Other items of discussion and actions taken included:
* The council approved the proposed year-end transfers for 2016. These transfers would be in addition to funds already spent.
* The council approved Ordinance 1526, pertaining to staff wages and salaries. The proposal incorporates a three percent negotiated raise. Council member Robert Bruce inquired about wages for volunteer firefighters. He was told the city currently budgets about $6,000 for the fire department, and the department has not asked for raises. Council member Aylward noted that the department’s only request is that the city provides them with good equipment.
* The council approved a third extension of the option to purchase with Roto-mix, extending the agreement to Nov. 24, 2018. Mitchell noted that a draft of the Environmental Use Control has been received and the company and the railroad have reviewed it. It was discovered that a portion of the land was not included, however, due to a previous option purchase agreement entered into in 1995. This is not anticipated to hold the process up, however, as the city will provide a long-term lease to the company for that piece of land.
* The consent agenda included the approval of Cereal Malt Beverage renewals from the Tap Room, Cerv’s, Town and Country Supermarket, Casey’s General Store, Cardinal Lanes and Mi Tierra.
* Jim Blackwell, CEO of Clara Barton Hospital, approached the city recently, expressing interest in bringing back the city’s nativity scene. They and Masons will partner on the project. The city located the scene, which had been in storage for some time. They plan to have the scene on display this year, and the hospital will take on the expense of refurbishing it after the holidays so it will be like new next year, Mitchell said. The last time the scene was on display, the baby Jesus was stolen. The city would appreciate any assistance in securing its return.
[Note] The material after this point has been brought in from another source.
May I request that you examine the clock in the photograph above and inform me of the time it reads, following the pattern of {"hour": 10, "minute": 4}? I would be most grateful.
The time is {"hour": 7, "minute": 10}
* The city is looking for a different collections agency to assist in recovering about $100,000 in bad debts.
* Striping on the newly completed Main Street project has been completed, and all retainers have been released.
Council will allow Mitchell to attend a regional meeting of the ICMA representing the State of Kansas in May. ICMA will pay all costs for airfare, room and board and registration for the three day conference.
* A construction company has indicated interest in The Office Tavern property owned by the city on Main Street.
* The HVAC project at the Municipal Complex is nearly completed.
HOISINGTON - When developers of Hoisington’s new Sonic Restaurant began construction earlier this month, it wasn’t long before they ran into an unexpected and expensive problem, City Manager Jonathan Mitchell explained at Monday night’s city council meeting.
Despite the fact that $19,000 was spent on consultations with an environmental engineer prior to construction, workers hit water after digging down less than 10 feet. This required mitigation to the tune of $100,000, he said, prompting a request to the city for assistance. Mitchell met with developers last week, and informed them that while the city would not be in a position to offer outright assistance, other businesses have been granted the option of levying an additional tax to customers over a period of years to help recoup development costs.
Called a commercial improvement district, the company could charge up to two percent on purchases, and could do so for up to 22 years, or until the cost of the project is recouped, whichever comes first, Mitchell said. The council, noting that other businesses including Casey’s General Store and Kindscher’s Mule Barn both benefit from a similar arrangement, noted they would be receptive to the request should a petition be submitted.
CDBG administrator hired
The council approved hiring North Central Regional Planning Commission as the administrator of the city’s CDBG grant proposal. It was one of four proposals received. At $27,000, it was not the least expensive bid, but Mitchell said it came the most highly recommended. The city’s previous attempt at securing a CDBG grant for a needed lagoon project failed when the previous administrator did not inform survey volunteers proper procedures to complete surveys. NCRPC will coach staff and volunteers ho how to do the survey properly, and will ensure the application process goes smoothly this time, Mitchell said.
Surveying will be done by some city staffers as well as temporary employees, who will be paid $10 an hour. Mitchell has reached out to students in the community urging them to look at the opportunity as a good one to earn some cash over the holiday break. Enough surveys need to be collected to show that 51 percent of the city population falls within the income guidelines for eligibility for the grant.
Proposed fire district looking positive
Mitchell reported talks with the City of Susank and five currently served townships on the proposed fire district are going well. In addition, another city and two additional townships adjacent to the service area have also indicated interest in joining the district should it be formed.
While he did not name the city or township, Mitchell indicated they are located north and west of Hoisington.
All the potential members understand the cost of equipment is going up, he shared, and felt a district would be the fairest way to distribute costs. A rough budget for the potential district would be funded with a 3 to 3.5 mill levy, depending on the number of members.
“If all goes well, Hoisington may not be budgeting for the fire department in 2018,” he said.
The next meeting of the Hoisington City Council will be at 7 p.m. on Tuesday, Dec. 27 at the Hoisington Municipal Complex.